(Saved data entries)
- Opening Delimiter -
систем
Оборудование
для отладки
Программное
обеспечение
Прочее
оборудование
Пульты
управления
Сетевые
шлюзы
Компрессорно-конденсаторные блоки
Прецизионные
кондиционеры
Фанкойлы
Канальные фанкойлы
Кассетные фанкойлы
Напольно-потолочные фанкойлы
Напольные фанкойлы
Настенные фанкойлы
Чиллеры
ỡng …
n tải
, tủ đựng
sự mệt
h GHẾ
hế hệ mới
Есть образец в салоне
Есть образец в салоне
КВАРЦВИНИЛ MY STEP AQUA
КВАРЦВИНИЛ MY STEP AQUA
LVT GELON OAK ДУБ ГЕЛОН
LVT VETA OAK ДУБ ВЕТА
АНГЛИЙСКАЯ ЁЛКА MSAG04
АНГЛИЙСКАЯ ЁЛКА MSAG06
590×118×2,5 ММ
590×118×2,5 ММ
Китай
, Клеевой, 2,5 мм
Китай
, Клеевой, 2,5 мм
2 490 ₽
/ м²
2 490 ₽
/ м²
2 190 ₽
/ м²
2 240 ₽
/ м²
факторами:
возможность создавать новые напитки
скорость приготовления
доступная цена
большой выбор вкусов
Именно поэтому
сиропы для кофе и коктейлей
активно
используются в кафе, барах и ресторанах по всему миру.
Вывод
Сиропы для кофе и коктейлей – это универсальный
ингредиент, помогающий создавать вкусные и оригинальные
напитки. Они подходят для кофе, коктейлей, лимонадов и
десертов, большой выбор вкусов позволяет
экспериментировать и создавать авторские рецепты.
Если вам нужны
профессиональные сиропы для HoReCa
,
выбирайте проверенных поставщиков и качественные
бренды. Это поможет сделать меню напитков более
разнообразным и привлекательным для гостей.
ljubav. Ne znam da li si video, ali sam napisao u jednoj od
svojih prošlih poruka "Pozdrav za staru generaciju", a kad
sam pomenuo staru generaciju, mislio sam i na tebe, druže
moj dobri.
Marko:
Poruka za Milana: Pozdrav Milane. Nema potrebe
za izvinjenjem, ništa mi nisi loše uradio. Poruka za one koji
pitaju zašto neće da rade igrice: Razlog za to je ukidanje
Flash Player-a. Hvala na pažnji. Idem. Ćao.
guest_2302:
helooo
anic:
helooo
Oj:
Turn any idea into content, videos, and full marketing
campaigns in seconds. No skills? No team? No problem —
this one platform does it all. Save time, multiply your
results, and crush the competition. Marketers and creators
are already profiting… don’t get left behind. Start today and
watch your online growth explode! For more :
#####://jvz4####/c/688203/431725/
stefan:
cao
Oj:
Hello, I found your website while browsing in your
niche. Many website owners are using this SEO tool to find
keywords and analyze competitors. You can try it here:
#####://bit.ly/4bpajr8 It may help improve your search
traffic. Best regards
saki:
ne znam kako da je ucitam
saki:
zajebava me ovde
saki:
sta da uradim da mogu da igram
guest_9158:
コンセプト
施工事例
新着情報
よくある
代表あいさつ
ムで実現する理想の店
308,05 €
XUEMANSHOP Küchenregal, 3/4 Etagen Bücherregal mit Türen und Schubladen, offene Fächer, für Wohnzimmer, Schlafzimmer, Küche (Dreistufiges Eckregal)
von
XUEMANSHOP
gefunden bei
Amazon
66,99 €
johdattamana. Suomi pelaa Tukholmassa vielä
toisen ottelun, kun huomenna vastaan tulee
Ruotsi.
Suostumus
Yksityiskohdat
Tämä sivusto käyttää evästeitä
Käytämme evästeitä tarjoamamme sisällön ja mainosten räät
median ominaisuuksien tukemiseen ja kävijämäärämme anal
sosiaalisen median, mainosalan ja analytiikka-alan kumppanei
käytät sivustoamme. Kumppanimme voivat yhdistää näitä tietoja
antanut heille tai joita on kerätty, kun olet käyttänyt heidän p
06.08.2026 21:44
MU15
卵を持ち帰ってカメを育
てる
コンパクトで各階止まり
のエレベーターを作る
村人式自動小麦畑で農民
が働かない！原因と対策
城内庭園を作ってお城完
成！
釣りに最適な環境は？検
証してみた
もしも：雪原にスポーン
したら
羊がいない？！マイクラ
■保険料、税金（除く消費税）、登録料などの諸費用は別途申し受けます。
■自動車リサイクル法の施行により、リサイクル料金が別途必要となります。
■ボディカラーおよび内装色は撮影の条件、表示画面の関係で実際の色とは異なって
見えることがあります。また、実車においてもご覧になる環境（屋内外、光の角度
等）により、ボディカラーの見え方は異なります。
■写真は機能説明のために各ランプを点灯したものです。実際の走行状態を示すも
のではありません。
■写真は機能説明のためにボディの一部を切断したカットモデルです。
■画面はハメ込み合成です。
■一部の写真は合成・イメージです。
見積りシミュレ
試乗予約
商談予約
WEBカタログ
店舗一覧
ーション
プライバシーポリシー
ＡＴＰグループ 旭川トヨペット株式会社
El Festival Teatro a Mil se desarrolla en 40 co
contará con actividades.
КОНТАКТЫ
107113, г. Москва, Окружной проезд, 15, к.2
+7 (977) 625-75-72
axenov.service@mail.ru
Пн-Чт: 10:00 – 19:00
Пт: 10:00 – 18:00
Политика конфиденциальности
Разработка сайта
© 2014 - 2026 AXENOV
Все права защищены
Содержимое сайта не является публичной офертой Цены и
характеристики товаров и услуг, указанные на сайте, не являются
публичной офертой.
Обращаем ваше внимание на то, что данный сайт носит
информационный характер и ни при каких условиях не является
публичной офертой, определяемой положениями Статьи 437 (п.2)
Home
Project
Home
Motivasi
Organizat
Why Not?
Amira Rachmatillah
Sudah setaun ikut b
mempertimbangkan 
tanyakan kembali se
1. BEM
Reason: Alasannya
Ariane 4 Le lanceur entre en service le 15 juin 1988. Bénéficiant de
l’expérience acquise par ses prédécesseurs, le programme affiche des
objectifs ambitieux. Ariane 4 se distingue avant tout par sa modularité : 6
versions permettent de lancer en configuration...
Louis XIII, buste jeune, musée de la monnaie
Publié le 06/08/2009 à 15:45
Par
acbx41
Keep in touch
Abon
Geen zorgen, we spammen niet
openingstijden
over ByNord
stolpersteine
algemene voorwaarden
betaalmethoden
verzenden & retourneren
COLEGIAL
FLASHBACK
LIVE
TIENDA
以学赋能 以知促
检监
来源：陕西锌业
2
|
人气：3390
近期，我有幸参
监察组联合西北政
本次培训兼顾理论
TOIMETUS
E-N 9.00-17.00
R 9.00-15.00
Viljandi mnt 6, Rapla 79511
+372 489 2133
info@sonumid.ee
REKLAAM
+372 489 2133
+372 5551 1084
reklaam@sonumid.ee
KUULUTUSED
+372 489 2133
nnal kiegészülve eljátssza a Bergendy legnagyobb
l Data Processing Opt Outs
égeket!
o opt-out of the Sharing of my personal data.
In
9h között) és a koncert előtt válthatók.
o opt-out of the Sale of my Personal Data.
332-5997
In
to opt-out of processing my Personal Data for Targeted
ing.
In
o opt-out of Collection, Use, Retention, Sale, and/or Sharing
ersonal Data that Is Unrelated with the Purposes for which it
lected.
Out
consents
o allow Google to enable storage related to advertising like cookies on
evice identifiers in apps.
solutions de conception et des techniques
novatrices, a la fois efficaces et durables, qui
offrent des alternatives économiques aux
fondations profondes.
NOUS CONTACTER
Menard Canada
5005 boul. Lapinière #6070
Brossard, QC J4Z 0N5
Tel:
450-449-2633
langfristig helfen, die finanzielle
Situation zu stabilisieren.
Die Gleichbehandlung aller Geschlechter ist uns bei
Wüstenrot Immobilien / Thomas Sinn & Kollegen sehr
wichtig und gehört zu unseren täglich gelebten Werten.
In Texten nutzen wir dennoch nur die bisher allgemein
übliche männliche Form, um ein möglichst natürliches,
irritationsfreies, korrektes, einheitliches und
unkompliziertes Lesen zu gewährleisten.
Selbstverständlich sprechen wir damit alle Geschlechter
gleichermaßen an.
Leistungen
- Closing Delimiter -
= ABOUT THIS TASK =
Output only the lines from the line that contains "langfristig helfen, die finanzielle" through the end of the entries, both included, exactly as they appear.

= ANSWER BOX =
langfristig helfen, die finanzielle
Situation zu stabilisieren.
Die Gleichbehandlung aller Geschlechter ist uns bei
Wüstenrot Immobilien / Thomas Sinn & Kollegen sehr
wichtig und gehört zu unseren täglich gelebten Werten.
In Texten nutzen wir dennoch nur die bisher allgemein
übliche männliche Form, um ein möglichst natürliches,
irritationsfreies, korrektes, einheitliches und
unkompliziertes Lesen zu gewährleisten.
Selbstverständlich sprechen wir damit alle Geschlechter
gleichermaßen an.
Leistungen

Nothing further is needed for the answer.